What is with you? Shut my threads down again.

It seems the thing to do these days is shut down the K-to-the-Z.
Help, Help, I’m being repressed!

Wow, you guys get to respond with the most inane references, and the more obscure and inane the better, it seems. You battle for it.

You shut down my last post because, oh, 'Powz went obscure and such, maybe a little more than a D&D/WoW shutin is used to enduring.

Here is the hidden premise to the most recent post, lockeddown/erased/shunned, by those who are afraid of text, and I will be as clear as possible since I do not want to confuse you.

Push-button, airblower handdryers in men’s restrooms, back in the late 70’s and 80’s had the following directions:

  1. PUSH BUTTON
  2. RUB HANDS GENTLY UNDER WARM AIR.
  3. DRYER STOPS AUTOMATICALLY.

The “thing” to do, as young, graffiti-slanted males will do is take a pocket knife to the directions leaving:

  1. PUSH BUTT
  2. RUB HANDS UNDER ARM
  3. DRYER STOPS A T ALLY.

And the one always scratched into the paint.

“4. WIPE HANDS ON PANTS.”

I wanted to know if chicks were doing the same thing in their bathrooms, or were hanging out in the men’s room. The best way to ask without tipping my hand was through inference.

If this is supposed to be all Star Wars and who has the sharpest lightsaber let me know.

Sorry for thinking there could be little more to this site than evaluating the flight charateristics of the millenium falcon and shit.

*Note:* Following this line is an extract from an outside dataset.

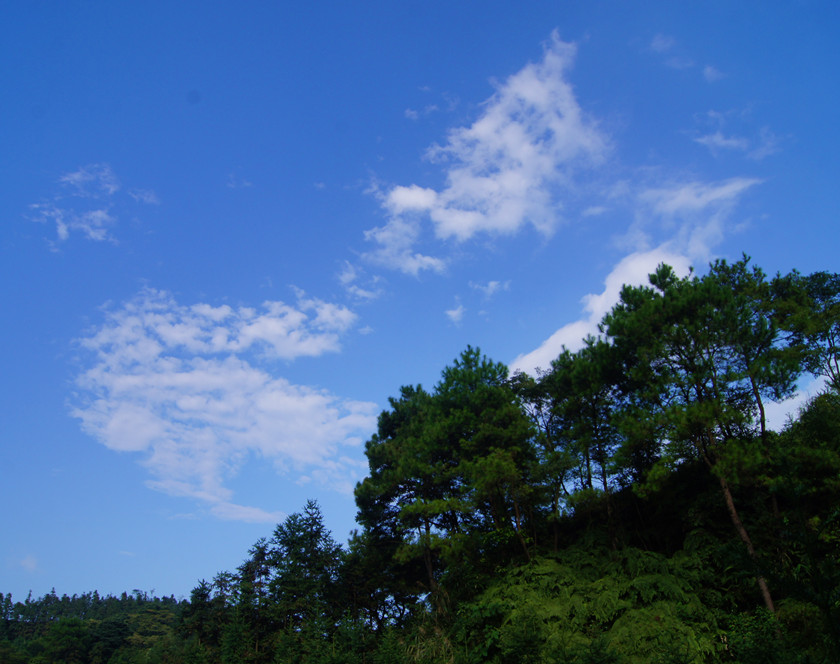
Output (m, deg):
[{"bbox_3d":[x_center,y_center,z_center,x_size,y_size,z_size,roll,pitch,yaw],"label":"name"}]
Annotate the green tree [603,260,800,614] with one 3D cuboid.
[{"bbox_3d":[7.731,2.500,20.176,5.130,9.940,4.870,0,-23,0],"label":"green tree"}]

I realize the futility of posting this in one of your threads, but despite that, what are you talking about?

Like you’re going to understand his explanation, either.

From what I can make out, he thought that we were all geniuses with the obscure references, so he thought he’d post a thread using the most obscure reference he could think of- the graffiti on supposedly all the hand dryers in mens’ bathrooms. And he wants to know, do women have this same graffiti on their hand dryers?

  1. push button

  2. receive bacon

Bye-bye, fry fry.

If it happens in ladies’ rooms, I haven’t seen it.

Cattle mutes, damn it! Cattle mutes is what happens in ladies’ rooms. Everybody knows that.

Cocaine is a hell of a drug.

Purple monkey dishwasher.

And shit.

Aluminum falcon? What the hell’s an aluminum falcon?

It’s kind of like a copper pheasant. Only aluminum. And, you know, a falcon.

Man, you are trying way too hard here.

If you would read the notes and the FAQ and back your bad self down a little bit you might have a better chance of reaching people on this board and ultimately fitting in.

Lots of folks have made a bad start and then turned things around. You could do it too. It’ll be too bad if you can’t.

Just saying.

and shit.

I think he’s doing fine - he’s nice and random, and I like him.

So uh I guess he wants to know:

Do chicks vandalize the girl’s bathrooms in various ways?

Da Goddess of Da Big Horn be testifying, yo. If you down with dat, it’s all good my man. Gellin like a felon, word.

Otherwise, my brother gonna be rooming with Elvis down the Heartbreak Hotel. That’s a lonely street, dog.

What are you talking about? He’s funny!

I mean, sure, he’s more on dope than the Straight Dope and shit, but…

He’s funny!

Really, we could use more like this guy.

I don’t dislike the guy. It’s just that gimmick posters don’t work here. To fit in, you have to be a real person, not a bad SNL skit.

Being a little weird is cool. Being a whole lotta weird, all the damn time, gets old quickly.

I think he just used two star wars references and seven unique insults to ask “do ladies’ restrooms have graffiti?”